(Records from a data source)
════════════════
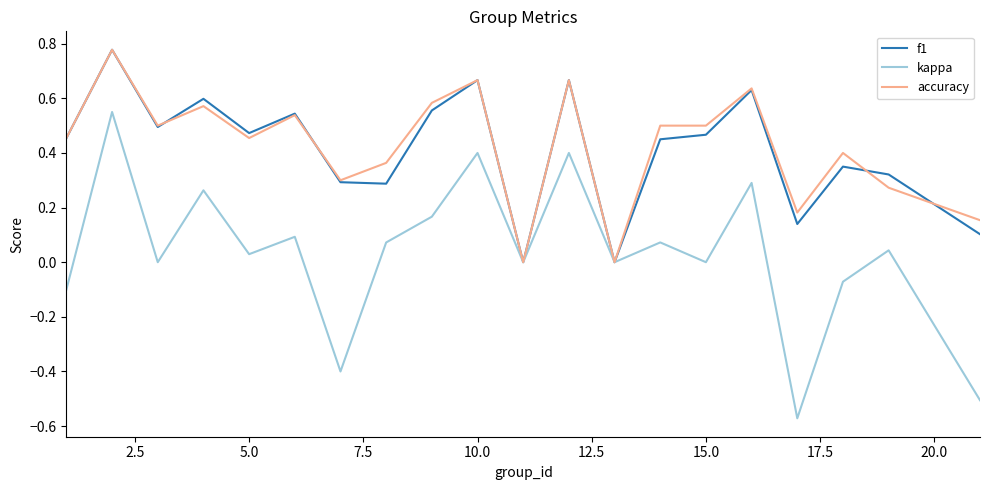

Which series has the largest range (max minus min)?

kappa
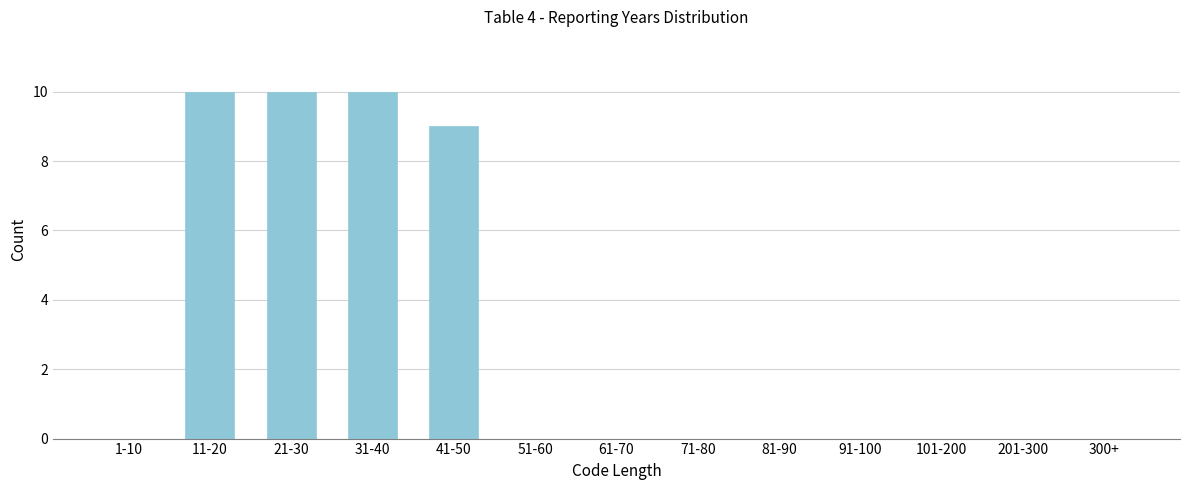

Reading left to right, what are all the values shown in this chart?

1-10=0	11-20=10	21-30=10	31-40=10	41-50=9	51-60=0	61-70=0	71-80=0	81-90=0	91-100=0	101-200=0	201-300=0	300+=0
════════════════
**DIRECTIONS FOR THIS TASK:**
Copy all of the items above word for word, but leave out the pictures.

**EXPECTED ANSWER:**
Which series has the largest range (max minus min)?

kappa

Reading left to right, what are all the values shown in this chart?

1-10=0	11-20=10	21-30=10	31-40=10	41-50=9	51-60=0	61-70=0	71-80=0	81-90=0	91-100=0	101-200=0	201-300=0	300+=0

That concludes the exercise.